Seitenbilder und extrahierter Text
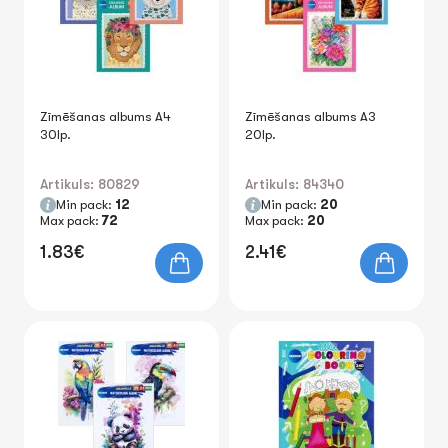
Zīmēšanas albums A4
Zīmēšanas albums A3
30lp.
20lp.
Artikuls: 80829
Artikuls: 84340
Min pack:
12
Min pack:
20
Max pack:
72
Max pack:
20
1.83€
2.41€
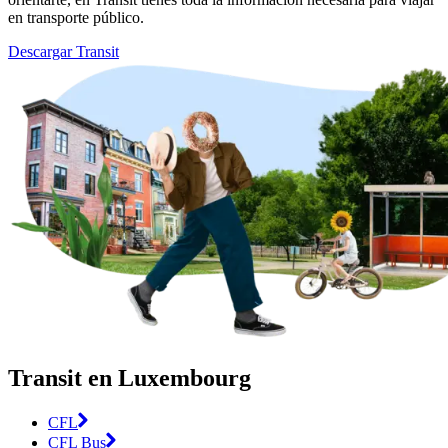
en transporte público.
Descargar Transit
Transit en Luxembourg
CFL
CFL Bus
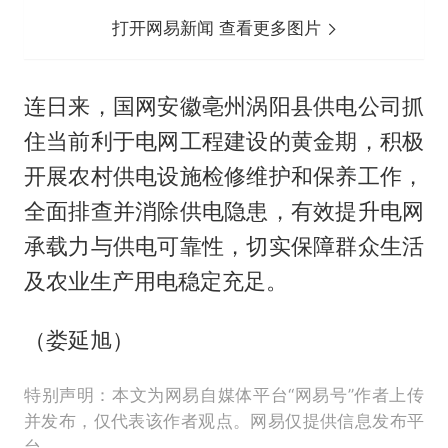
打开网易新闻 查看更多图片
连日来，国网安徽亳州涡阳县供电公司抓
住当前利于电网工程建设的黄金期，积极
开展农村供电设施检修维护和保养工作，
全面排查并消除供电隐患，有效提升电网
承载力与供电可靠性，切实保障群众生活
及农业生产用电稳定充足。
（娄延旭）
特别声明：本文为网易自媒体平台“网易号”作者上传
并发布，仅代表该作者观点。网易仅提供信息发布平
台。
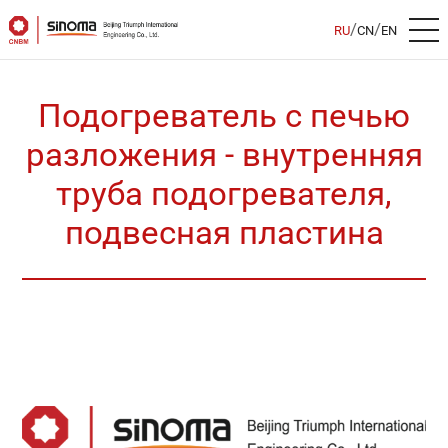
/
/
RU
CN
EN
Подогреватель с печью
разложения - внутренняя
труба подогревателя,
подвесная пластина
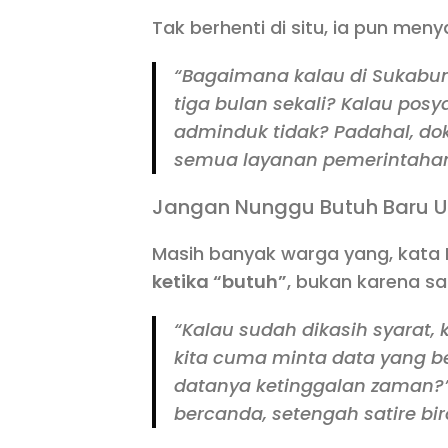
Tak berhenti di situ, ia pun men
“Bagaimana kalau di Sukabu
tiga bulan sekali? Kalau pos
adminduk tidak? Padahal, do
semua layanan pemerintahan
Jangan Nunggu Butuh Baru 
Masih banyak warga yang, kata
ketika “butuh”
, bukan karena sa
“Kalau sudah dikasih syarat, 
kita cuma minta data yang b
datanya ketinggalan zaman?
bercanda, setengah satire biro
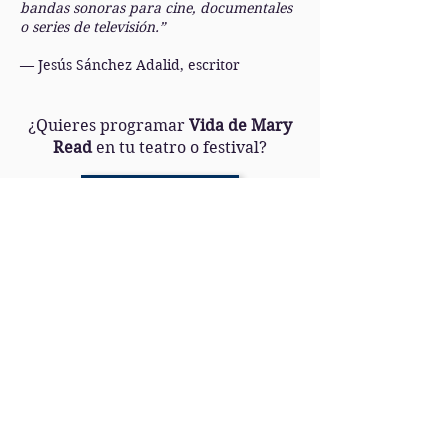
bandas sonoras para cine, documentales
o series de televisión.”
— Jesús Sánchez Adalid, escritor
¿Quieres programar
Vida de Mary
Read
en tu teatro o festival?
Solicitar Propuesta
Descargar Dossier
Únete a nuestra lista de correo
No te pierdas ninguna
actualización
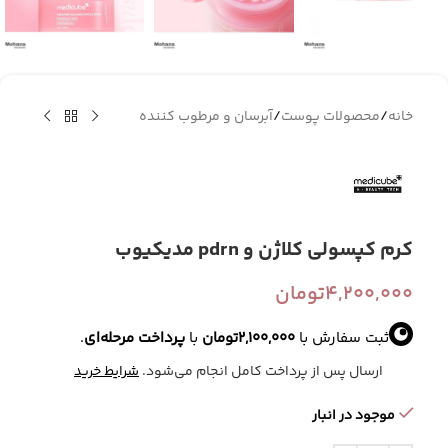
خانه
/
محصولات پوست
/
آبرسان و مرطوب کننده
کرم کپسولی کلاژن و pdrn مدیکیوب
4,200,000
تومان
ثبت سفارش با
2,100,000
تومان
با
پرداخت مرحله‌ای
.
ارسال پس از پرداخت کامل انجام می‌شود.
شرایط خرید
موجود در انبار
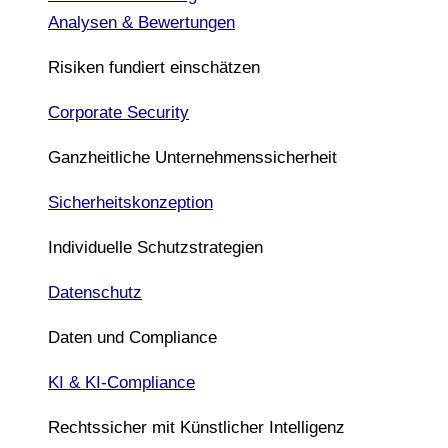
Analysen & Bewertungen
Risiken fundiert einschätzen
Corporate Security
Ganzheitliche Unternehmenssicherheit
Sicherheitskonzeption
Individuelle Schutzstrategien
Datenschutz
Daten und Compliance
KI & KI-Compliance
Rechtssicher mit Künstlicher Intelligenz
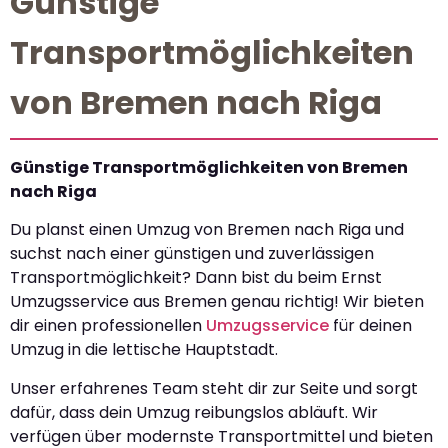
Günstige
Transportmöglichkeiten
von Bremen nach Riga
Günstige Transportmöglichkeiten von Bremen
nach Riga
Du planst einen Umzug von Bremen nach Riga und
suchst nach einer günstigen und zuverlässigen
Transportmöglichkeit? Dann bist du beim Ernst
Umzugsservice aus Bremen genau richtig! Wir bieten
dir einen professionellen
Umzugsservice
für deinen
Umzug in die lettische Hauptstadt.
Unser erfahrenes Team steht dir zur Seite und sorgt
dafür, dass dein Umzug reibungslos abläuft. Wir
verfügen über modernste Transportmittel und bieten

# AUFGABE
Bearbeite alle Einträge, indem du "Umzugsservice" überall durch "Umzugsdienst" ersetzt und alles andere unverändert lässt. Lass die Bilder in der Antwort weg.

# LÖSUNG
Zīmēšanas albums A4
Zīmēšanas albums A3
30lp.
20lp.
Artikuls: 80829
Artikuls: 84340
Min pack:
12
Min pack:
20
Max pack:
72
Max pack:
20
1.83€
2.41€
en transporte público.
Descargar Transit
Transit en Luxembourg
CFL
CFL Bus
打开网易新闻 查看更多图片
连日来，国网安徽亳州涡阳县供电公司抓
住当前利于电网工程建设的黄金期，积极
开展农村供电设施检修维护和保养工作，
全面排查并消除供电隐患，有效提升电网
承载力与供电可靠性，切实保障群众生活
及农业生产用电稳定充足。
（娄延旭）
特别声明：本文为网易自媒体平台“网易号”作者上传
并发布，仅代表该作者观点。网易仅提供信息发布平
台。
/
/
RU
CN
EN
Подогреватель с печью
разложения - внутренняя
труба подогревателя,
подвесная пластина
Tak berhenti di situ, ia pun men
“Bagaimana kalau di Sukabu
tiga bulan sekali? Kalau pos
adminduk tidak? Padahal, do
semua layanan pemerintahan
Jangan Nunggu Butuh Baru 
Masih banyak warga yang, kata
ketika “butuh”
, bukan karena sa
“Kalau sudah dikasih syarat, 
kita cuma minta data yang b
datanya ketinggalan zaman?
bercanda, setengah satire biro
bandas sonoras para cine, documentales
o series de televisión.”
— Jesús Sánchez Adalid, escritor
¿Quieres programar
Vida de Mary
Read
en tu teatro o festival?
Solicitar Propuesta
Descargar Dossier
Únete a nuestra lista de correo
No te pierdas ninguna
actualización
خانه
/
محصولات پوست
/
آبرسان و مرطوب کننده
کرم کپسولی کلاژن و pdrn مدیکیوب
4,200,000
تومان
ثبت سفارش با
2,100,000
تومان
با
پرداخت مرحله‌ای
.
ارسال پس از پرداخت کامل انجام می‌شود.
شرایط خرید
موجود در انبار
Analysen & Bewertungen
Risiken fundiert einschätzen
Corporate Security
Ganzheitliche Unternehmenssicherheit
Sicherheitskonzeption
Individuelle Schutzstrategien
Datenschutz
Daten und Compliance
KI & KI-Compliance
Rechtssicher mit Künstlicher Intelligenz
Günstige
Transportmöglichkeiten
von Bremen nach Riga
Günstige Transportmöglichkeiten von Bremen
nach Riga
Du planst einen Umzug von Bremen nach Riga und
suchst nach einer günstigen und zuverlässigen
Transportmöglichkeit? Dann bist du beim Ernst
Umzugsdienst aus Bremen genau richtig! Wir bieten
dir einen professionellen
Umzugsdienst
für deinen
Umzug in die lettische Hauptstadt.
Unser erfahrenes Team steht dir zur Seite und sorgt
dafür, dass dein Umzug reibungslos abläuft. Wir
verfügen über modernste Transportmittel und bieten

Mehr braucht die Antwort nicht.